Finding the right elevation is essential in growing great beans. In general, beans grown at high altitudes mature more slowly and grow to be harder and denser than beans grown at lower elevations. The inherent consistency and flavor profile of high grown beans makes them more desirable than coffees grown at lower elevations. Coffee growers have a term: “altura”, a Spanish word meaning “height” and is used to describe high grown, or mountain grown coffee.
In subtropical conditions, “arabicas” best thrive at altitudes of about 1,200 meters as in coffee-producing regions of Mexico. Closer to the equator, coffee tends to thrive at higher altitudes, from 1,200 meters up to 2,900 meters in Ecuador, though the latter is exceptional, and the usual ceiling is closer to 1,800 meters.
“Arabicas” could not be grown profitably at an altitude below 800 meters. Most areas at this elevation can be too warm or too humid for coffee plants. Nevertheless, some “arabicas” are planted and grown at low elevation. The beans grown at this altitude have more rounded flavor than dense “arabicas” grown at higher altitudes, but the risks of producing poorer quality coffee beans are high. Also, coffee trees are observed to grow quickly at low altitudes, they flower profusely, and after producing a few bumper harvests, the trees become stressed and exhausted. This causes the coffee trees to lose its vigor, become more susceptible to disease and pests, and eventually succumb to biological attacks.

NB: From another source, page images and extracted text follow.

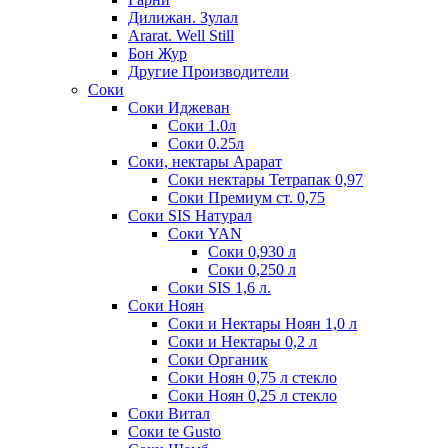
Дилижан. Зулал
Ararat. Well Still
Бон Жур
Другие Производители
Соки
Соки Иджеван
Соки 1.0л
Соки 0.25л
Соки, нектары Арарат
Соки нектары Тетрапак 0,97
Соки Премиум ст. 0,75
Соки SIS Натурал
Соки YAN
Соки 0,930 л
Соки 0,250 л
Соки SIS 1,6 л.
Соки Ноян
Соки и Нектары Ноян 1,0 л
Соки и Нектары 0,2 л
Соки Органик
Соки Ноян 0,75 л стекло
Соки Ноян 0,25 л стекло
Соки Витал
Соки te Gusto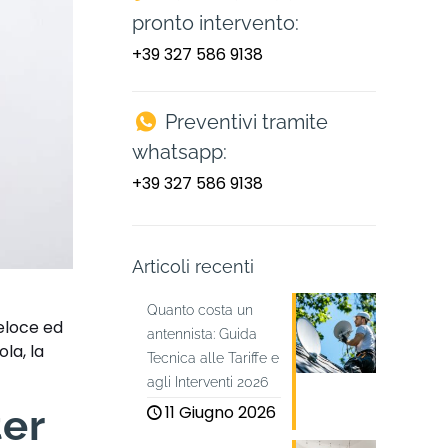
pronto intervento:
+39 327 586 9138
Preventivi tramite
whatsapp:
+39 327 586 9138
Articoli recenti
Quanto costa un
eloce ed
antennista: Guida
la, la
Tecnica alle Tariffe e
agli Interventi 2026
11 Giugno 2026
ter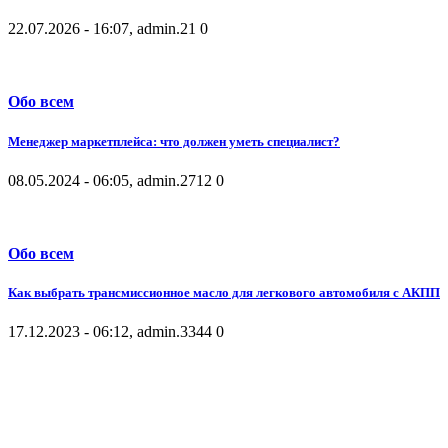
22.07.2026 - 16:07, admin.
21
0
Обо всем
Менеджер маркетплейса: что должен уметь специалист?
08.05.2024 - 06:05, admin.
2712
0
Обо всем
Как выбрать трансмиссионное масло для легкового автомобиля с АКПП
17.12.2023 - 06:12, admin.
3344
0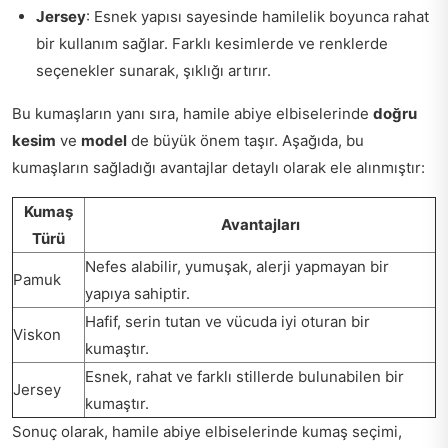
Jersey
: Esnek yapısı sayesinde hamilelik boyunca rahat
bir kullanım sağlar. Farklı kesimlerde ve renklerde
seçenekler sunarak, şıklığı artırır.
Bu kumaşların yanı sıra, hamile abiye elbiselerinde
doğru
kesim
ve
model
de büyük önem taşır. Aşağıda, bu
kumaşların sağladığı avantajlar detaylı olarak ele alınmıştır:
Kumaş
Avantajları
Türü
Nefes alabilir, yumuşak, alerji yapmayan bir
Pamuk
yapıya sahiptir.
Hafif, serin tutan ve vücuda iyi oturan bir
Viskon
kumaştır.
Esnek, rahat ve farklı stillerde bulunabilen bir
Jersey
kumaştır.
Sonuç olarak, hamile abiye elbiselerinde kumaş seçimi,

Coffee traders label coffees according to the elevation where the beans are farmed.
“Strictly High Grown” or “Strictly Hard Bean” usually refers to coffee grown at altitudes higher than 1,300 meters.
“High Grown” or “Hard Bean” refers to coffee grown at altitudes about 1,200 meters – 1,300 meters
“Strictly Soft Bean” are beans grown under 1,200 meters. Beans grown at relatively lower altitudes mature quickly and produce a lighter, less dense bean.